La vegetazione che caratterizza le zone di altitudine presenta aspetti differenti sulle vette di natura calcarea rispetto a quelle di natura silicea.

Vegetazione di altitudine su substrato siliceo
Sulle parti più elevate delle vette costituite da rocce silicee vegetano le brughiere di altitudine. Si trovano per lo più nelle Apuane centrosettentrionali, ad esempio a Passo Giovo (tra il Pizzo d'Uccello e la Cresta Garnerone) e sulla parte più elevata del Monte Fiocca. Queste formazioni sono costituite principalmente da due diverse specie di mirtillo (Vaccinium myrtillus L. e V. gaultherioides Bigelow). In ristretti settori della catena (Monte Pisanino, Monte Contrario, Zucchi di Cardeto) sono presenti anche specie più rare, quali la moretta (Empetrum nigrum L.), la rosa alpina (Rosa pendulina L.) e la tossilaggine alpina (Homogyne alpina (L.) Cass.).
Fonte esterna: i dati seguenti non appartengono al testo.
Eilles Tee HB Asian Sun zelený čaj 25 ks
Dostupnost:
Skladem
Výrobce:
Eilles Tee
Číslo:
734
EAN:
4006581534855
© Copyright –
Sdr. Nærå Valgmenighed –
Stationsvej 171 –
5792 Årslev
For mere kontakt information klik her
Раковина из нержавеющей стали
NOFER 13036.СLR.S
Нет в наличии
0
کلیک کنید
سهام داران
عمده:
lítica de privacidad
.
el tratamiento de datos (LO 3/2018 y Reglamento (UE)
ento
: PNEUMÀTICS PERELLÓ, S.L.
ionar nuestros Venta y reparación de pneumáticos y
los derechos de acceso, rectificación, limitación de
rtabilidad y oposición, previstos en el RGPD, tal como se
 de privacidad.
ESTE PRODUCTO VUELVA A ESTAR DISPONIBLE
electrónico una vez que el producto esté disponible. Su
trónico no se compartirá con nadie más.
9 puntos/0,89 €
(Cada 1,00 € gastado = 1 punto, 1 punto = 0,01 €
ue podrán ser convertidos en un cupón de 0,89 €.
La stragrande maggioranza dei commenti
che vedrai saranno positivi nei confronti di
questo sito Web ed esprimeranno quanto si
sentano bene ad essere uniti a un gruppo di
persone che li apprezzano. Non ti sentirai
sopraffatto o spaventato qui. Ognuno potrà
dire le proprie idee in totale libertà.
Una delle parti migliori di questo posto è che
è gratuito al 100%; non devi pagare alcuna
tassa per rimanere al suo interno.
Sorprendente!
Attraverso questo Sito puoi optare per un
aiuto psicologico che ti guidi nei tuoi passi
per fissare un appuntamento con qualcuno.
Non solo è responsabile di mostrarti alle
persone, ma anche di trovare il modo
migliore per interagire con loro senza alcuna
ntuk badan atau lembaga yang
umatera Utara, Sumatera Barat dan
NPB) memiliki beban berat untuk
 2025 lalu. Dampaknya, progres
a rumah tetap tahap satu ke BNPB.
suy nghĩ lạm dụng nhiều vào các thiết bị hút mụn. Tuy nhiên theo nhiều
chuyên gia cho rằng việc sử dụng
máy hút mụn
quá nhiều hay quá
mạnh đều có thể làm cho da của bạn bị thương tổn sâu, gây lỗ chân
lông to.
Vegetazione di altitudine su substrato calcareo
Le aride vette calcaree, apparentemente prive di vegetazione, ospitano in realtà numerose specie erbacee che vivono sulle pareti rocciose; si tratta per lo più di erbe non graminoidi, cespugli ed arbusti, che determinano un tipo di vegetazione discontinua, chiamata vegetazione casmofila. Questa rada copertura vegetale caratterizza largamente il paesaggio vegetale apuano d'altitudine e si sviluppa sulle vette costituite da marmo (parte del Monte Contrario, Monte Tambura, Monte Sella, parte del Monte Sumbra, Monte Altissimo, Monte Corchia), grezzone (Pizzo d'Uccello, Cresta Garnerone, Monte Grondilice, Catena degli Uncini, "Torrioni" del Monte Corchia), e calcare selcifero (Monte Sagro, parte del Monte Contrario, Zucchi di Cardeto, parte del Monte Sumbra). In queste situazioni ambientali compaiono numerose specie endemiche, quali l'atamanta (Athamanta cortiana Ferrarini) e la silene lanuginosa (Silene lanuginosa Bertol.).